MG. Benjalin Nethanyahu est un leader prudent. Il a toujours su éviter un affrontement direct avec Obama. Son discours, à l’Onu, s’adressait avant tout, media voce, à une opinion publique américaine qui se méfie à la fois d’Obama et de Rouhani. Et aux réalistes arabes.

 

HAMODIA. Obama a lié le dossier iranien au processus de paix israélo-arabe…
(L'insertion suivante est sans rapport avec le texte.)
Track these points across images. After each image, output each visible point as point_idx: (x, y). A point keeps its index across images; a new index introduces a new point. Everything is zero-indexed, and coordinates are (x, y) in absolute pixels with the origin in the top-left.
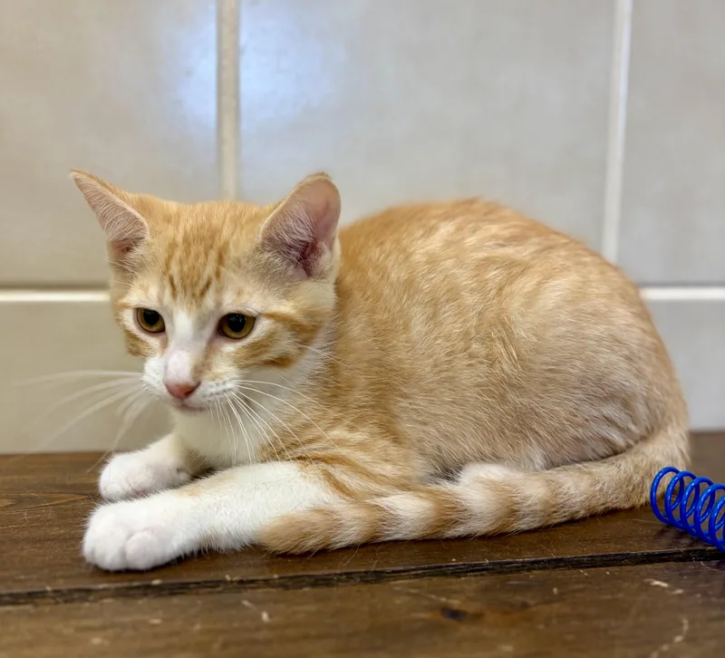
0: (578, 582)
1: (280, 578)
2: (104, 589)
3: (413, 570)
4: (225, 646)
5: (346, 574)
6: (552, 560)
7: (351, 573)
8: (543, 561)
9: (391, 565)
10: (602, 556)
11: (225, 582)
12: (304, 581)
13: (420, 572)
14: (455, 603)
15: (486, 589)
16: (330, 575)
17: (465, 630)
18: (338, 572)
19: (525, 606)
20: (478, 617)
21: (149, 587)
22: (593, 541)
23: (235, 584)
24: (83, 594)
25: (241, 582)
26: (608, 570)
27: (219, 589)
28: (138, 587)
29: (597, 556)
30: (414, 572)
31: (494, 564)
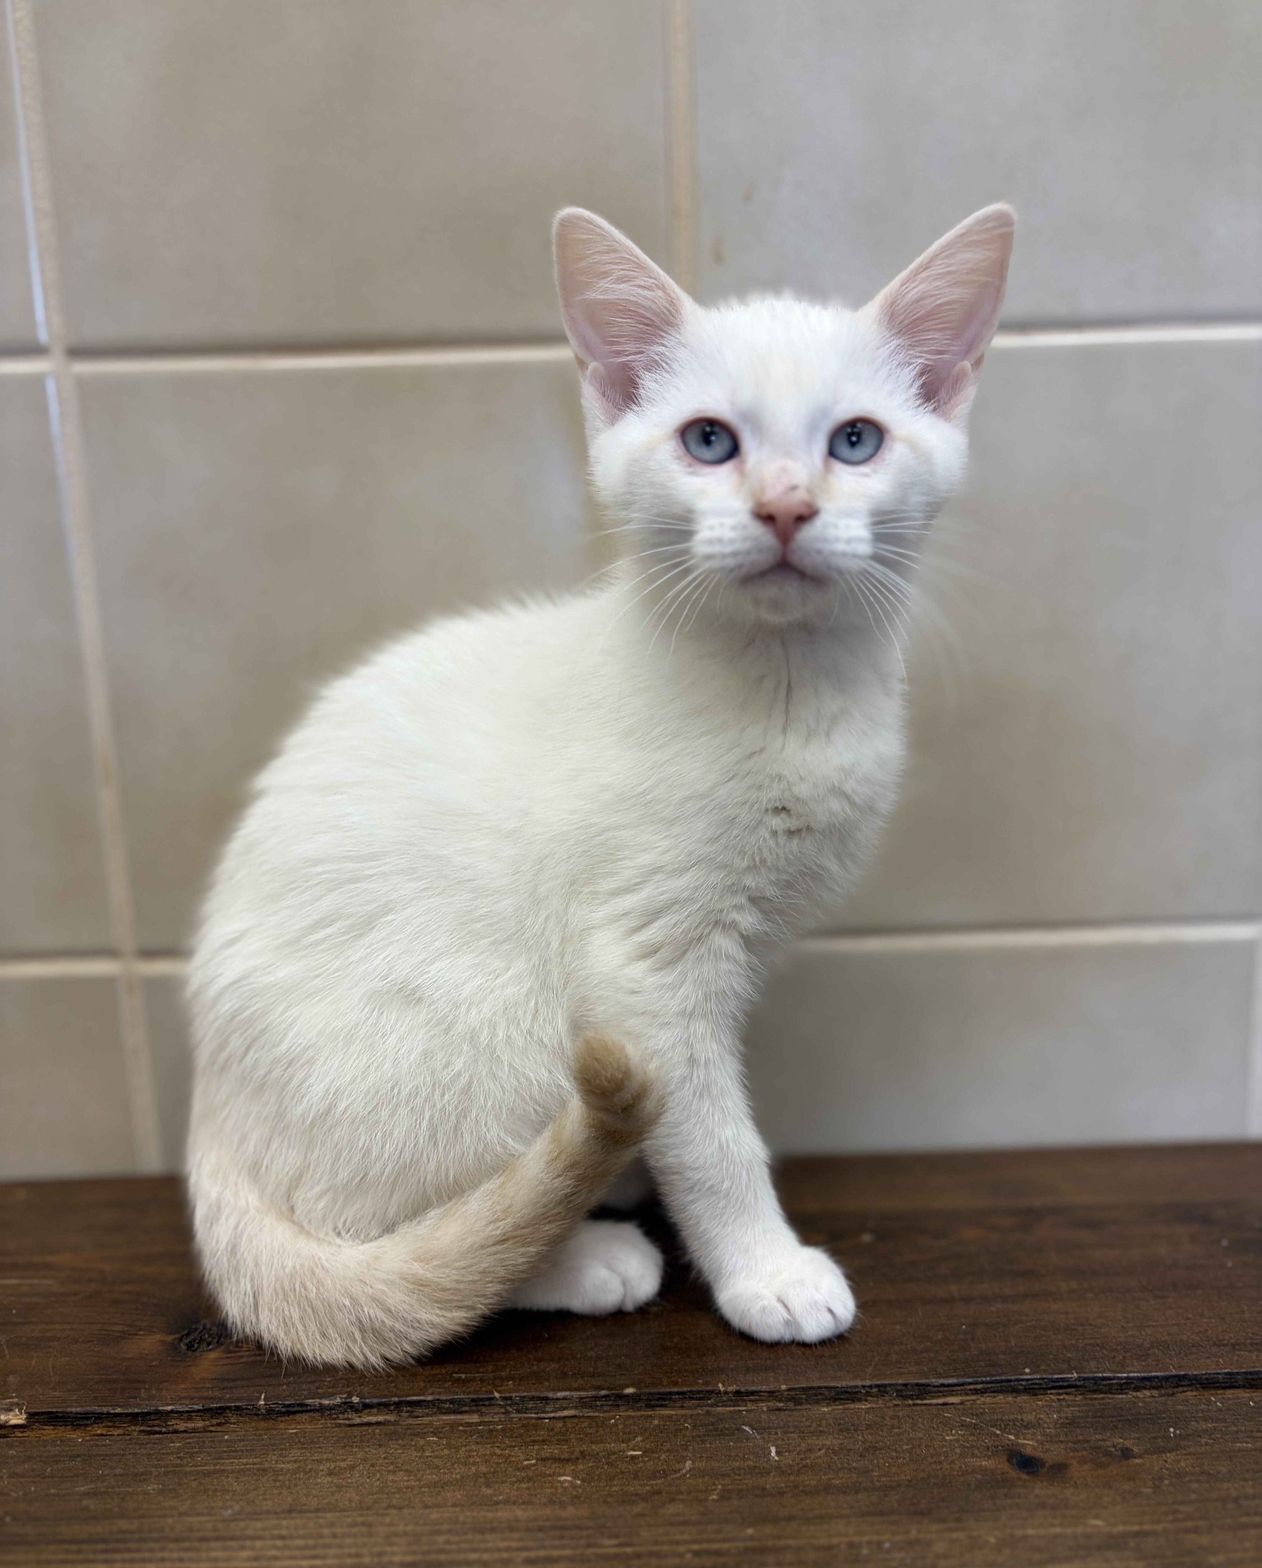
0: (1205, 1419)
1: (789, 1390)
2: (565, 1398)
3: (970, 1384)
4: (725, 1495)
5: (878, 1386)
6: (1172, 1377)
7: (885, 1386)
8: (1157, 1377)
9: (940, 1376)
10: (1246, 1373)
11: (719, 1392)
12: (821, 1394)
13: (979, 1386)
14: (1028, 1444)
15: (1071, 1423)
16: (856, 1387)
17: (1040, 1489)
18: (869, 1383)
19: (1127, 1454)
20: (1059, 1470)
21: (621, 1397)
22: (1233, 1346)
23: (731, 1395)
24: (540, 1404)
25: (738, 1393)
26: (1251, 1399)
27: (710, 1401)
28: (606, 1396)
29: (1238, 1374)
30: (972, 1387)
31: (1085, 1379)
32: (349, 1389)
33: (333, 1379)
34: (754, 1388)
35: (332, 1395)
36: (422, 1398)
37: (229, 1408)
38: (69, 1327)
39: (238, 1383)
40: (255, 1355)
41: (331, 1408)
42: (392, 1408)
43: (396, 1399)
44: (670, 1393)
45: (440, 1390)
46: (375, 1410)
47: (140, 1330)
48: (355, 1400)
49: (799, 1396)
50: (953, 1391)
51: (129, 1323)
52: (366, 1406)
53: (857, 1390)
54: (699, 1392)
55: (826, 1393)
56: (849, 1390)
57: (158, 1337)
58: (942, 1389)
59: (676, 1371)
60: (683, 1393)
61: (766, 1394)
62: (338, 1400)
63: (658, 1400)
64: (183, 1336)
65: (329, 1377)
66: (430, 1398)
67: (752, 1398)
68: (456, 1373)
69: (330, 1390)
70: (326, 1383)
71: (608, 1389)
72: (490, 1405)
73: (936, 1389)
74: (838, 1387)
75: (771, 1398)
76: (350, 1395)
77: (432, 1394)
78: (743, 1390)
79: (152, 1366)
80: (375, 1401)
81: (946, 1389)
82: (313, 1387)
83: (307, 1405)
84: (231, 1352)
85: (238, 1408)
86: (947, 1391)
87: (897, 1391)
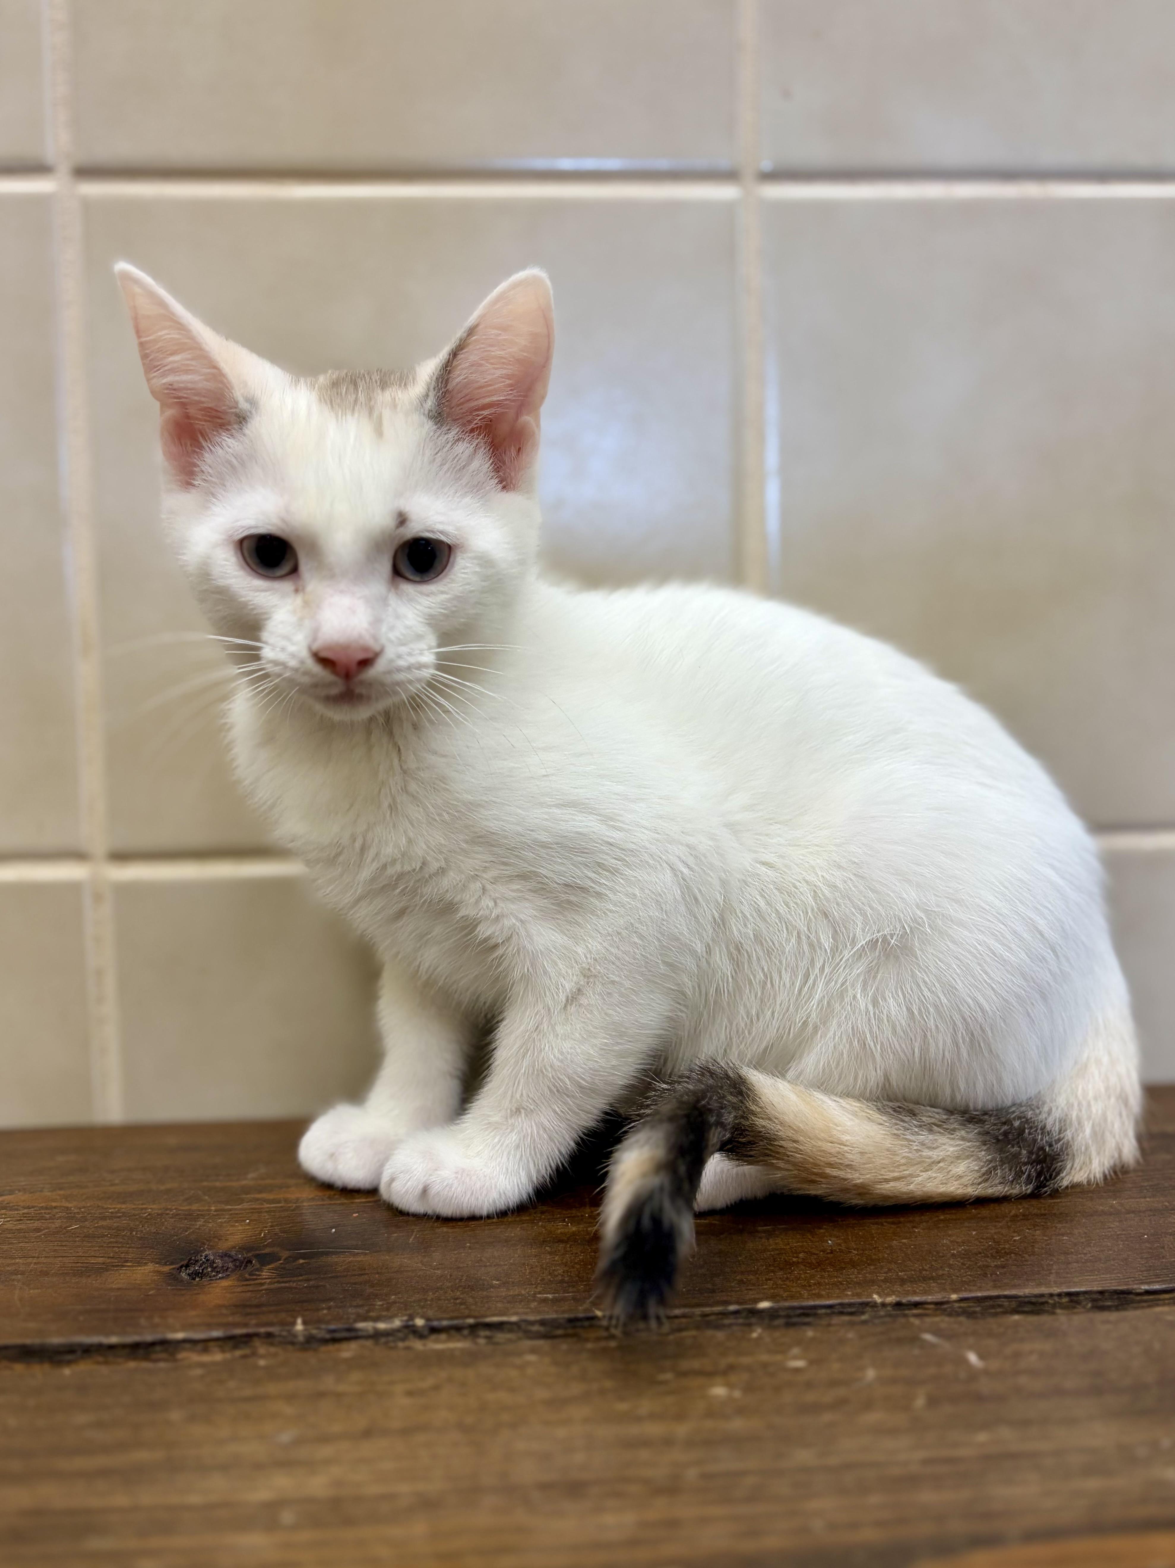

MG Qui peut encore soutenir sérieusement qu’Israël est au cœur de tous les problèmes du Proche Orient et que tout passe, dans cette région, par la « résolution » du « problème palestinien » ? Depuis près de quatre ans, le monde arabe et islamique n’en finit pas de se décomposer et de se recomposer sous nos yeux, entraîné par ses pesanteurs propres. Une analyste géopolitique, Robin Wright, vient même de prédire dans le New York Times, le quotidien le plus pro-Obama des Etats-Unis, le remplacement de cinq Etats moyen-orientaux (la Syrie, l’Irak, l’Arabie Saoudite, la Libye, le Yemen) par quinze nouveaux Etats à caractère ethnoreligieux. Voilà qui merite au moins autant d’attention que les articles promouvant le « nouvel Iran » du président Rouhani. Et qui relativise le « processus de paix » Jérusalem-Ramallah.